EXERCISE GOAL:
How many lines in these records hold the string "that"? Reply with the number alone.

MATERIAL SHOWN:
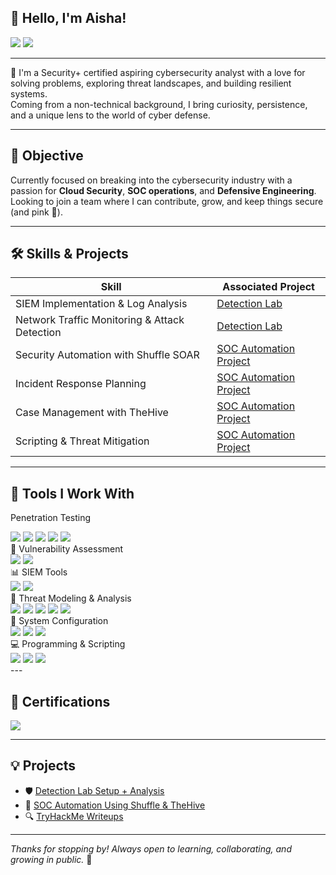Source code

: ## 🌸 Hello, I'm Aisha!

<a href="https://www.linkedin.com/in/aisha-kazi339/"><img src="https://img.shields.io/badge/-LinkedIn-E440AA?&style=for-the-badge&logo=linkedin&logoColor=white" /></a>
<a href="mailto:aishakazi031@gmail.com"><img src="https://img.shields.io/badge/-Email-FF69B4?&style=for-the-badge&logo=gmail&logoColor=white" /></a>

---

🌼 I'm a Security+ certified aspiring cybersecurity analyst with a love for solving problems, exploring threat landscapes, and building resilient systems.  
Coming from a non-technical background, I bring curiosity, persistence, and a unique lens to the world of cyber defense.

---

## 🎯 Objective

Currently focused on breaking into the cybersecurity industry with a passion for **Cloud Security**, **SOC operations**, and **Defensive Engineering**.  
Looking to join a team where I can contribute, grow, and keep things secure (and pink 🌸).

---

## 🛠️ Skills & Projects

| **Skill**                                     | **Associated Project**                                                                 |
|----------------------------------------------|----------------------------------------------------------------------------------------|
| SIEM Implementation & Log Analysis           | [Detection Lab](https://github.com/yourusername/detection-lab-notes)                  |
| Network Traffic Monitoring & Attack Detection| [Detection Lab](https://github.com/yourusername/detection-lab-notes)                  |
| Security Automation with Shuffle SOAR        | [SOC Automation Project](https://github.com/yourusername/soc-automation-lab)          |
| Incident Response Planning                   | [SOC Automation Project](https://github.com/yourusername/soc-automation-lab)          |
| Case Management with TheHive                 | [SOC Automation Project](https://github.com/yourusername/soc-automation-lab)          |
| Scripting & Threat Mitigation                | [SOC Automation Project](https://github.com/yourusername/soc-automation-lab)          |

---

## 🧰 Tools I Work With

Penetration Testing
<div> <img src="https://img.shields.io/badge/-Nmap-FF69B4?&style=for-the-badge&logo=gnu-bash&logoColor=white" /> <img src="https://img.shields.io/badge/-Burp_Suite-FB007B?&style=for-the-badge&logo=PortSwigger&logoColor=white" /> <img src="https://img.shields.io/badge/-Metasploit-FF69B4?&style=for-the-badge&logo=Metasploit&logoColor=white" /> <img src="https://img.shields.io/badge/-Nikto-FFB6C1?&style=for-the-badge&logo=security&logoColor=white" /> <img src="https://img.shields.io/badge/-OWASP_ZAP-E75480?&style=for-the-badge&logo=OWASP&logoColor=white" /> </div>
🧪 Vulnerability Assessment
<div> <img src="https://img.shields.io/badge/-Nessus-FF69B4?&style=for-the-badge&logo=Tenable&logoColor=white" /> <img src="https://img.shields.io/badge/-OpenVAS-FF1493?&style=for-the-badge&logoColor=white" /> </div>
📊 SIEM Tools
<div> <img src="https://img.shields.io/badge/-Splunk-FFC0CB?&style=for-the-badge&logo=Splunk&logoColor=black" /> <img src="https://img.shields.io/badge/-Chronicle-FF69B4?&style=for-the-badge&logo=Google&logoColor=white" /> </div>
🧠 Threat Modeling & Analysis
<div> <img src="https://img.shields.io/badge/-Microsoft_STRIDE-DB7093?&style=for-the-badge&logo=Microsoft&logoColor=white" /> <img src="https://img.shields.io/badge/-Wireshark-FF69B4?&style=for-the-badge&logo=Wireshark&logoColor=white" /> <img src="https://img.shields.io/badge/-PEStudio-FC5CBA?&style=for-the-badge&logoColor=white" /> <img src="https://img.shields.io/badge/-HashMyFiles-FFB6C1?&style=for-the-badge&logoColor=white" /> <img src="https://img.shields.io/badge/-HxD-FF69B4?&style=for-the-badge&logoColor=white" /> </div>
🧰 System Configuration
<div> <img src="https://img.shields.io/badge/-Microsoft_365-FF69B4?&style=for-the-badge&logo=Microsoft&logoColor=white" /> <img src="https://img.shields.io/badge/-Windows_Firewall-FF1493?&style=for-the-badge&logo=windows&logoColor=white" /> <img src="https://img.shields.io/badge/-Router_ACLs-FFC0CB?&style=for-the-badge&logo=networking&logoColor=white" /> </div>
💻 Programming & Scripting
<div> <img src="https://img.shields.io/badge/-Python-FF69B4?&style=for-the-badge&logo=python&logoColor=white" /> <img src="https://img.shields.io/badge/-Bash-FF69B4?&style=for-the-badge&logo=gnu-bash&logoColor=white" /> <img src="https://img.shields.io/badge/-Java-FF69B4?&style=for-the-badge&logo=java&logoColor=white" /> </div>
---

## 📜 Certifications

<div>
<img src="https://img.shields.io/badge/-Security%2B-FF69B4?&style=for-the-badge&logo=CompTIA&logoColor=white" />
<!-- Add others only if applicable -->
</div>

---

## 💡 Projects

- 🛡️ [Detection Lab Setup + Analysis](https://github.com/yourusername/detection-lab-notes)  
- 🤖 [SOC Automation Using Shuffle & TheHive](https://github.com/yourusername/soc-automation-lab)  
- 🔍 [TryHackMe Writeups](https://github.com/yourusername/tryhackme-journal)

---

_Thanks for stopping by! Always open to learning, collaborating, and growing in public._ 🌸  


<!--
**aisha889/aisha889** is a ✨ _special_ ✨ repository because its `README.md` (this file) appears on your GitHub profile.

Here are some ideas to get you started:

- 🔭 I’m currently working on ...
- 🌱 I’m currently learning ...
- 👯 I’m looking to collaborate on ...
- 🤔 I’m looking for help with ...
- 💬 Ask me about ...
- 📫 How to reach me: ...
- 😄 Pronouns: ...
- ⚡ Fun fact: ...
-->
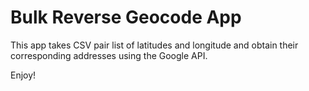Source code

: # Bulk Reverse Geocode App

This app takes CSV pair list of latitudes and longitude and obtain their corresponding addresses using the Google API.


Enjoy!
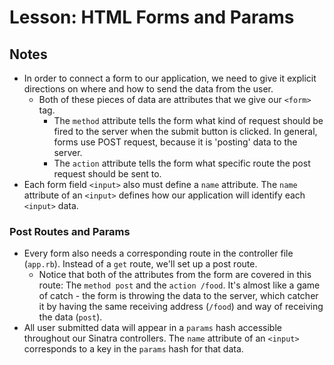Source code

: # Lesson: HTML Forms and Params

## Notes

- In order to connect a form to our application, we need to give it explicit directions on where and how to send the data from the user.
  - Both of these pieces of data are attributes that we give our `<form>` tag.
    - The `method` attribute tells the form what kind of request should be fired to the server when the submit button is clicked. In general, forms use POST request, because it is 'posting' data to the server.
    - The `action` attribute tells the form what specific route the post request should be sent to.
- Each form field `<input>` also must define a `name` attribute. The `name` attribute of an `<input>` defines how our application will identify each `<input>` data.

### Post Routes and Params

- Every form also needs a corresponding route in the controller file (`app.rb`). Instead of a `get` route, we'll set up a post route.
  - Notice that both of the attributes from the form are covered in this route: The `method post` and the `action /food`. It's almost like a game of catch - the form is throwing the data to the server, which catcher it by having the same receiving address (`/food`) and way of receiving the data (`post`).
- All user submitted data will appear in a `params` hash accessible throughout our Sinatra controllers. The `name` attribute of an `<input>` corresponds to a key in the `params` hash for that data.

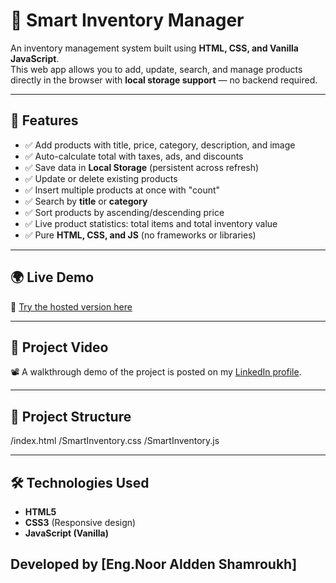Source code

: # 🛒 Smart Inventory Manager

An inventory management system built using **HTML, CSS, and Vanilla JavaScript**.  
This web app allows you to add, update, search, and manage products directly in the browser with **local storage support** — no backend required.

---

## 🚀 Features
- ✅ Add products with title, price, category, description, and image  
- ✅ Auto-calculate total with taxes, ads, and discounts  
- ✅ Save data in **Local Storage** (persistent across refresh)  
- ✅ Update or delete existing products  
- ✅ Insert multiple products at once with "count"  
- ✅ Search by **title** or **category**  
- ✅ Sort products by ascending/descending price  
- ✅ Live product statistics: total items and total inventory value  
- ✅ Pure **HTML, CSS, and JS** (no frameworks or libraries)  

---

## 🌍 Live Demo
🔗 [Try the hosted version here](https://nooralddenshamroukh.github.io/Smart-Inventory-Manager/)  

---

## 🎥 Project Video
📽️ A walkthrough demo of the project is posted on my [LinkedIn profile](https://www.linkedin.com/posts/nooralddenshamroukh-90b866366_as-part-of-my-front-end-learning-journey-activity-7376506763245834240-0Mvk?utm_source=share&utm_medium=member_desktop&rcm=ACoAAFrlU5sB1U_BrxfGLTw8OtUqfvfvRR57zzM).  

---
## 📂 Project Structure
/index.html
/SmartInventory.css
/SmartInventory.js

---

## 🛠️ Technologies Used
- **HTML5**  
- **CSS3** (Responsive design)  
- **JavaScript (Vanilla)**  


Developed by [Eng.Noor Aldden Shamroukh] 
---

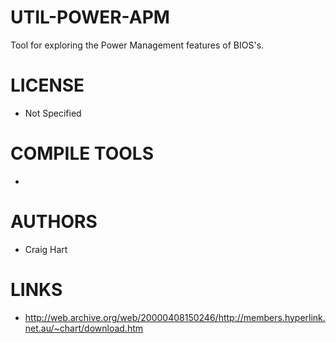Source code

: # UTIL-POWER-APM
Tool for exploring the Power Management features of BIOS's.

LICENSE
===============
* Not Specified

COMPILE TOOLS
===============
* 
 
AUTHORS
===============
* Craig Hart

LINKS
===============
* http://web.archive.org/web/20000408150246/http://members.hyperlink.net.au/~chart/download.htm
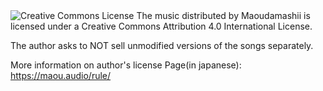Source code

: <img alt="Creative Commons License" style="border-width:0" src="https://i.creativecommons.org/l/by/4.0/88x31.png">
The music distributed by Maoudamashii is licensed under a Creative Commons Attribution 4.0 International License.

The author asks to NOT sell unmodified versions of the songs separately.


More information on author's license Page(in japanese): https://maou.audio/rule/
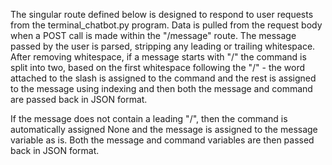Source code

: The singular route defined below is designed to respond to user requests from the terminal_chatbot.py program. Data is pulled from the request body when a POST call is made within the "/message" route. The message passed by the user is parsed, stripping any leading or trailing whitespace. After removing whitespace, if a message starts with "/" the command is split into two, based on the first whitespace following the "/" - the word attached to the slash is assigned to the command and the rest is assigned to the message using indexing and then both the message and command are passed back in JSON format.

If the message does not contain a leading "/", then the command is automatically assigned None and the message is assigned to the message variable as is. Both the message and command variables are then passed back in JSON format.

RESPONSE AREA:
3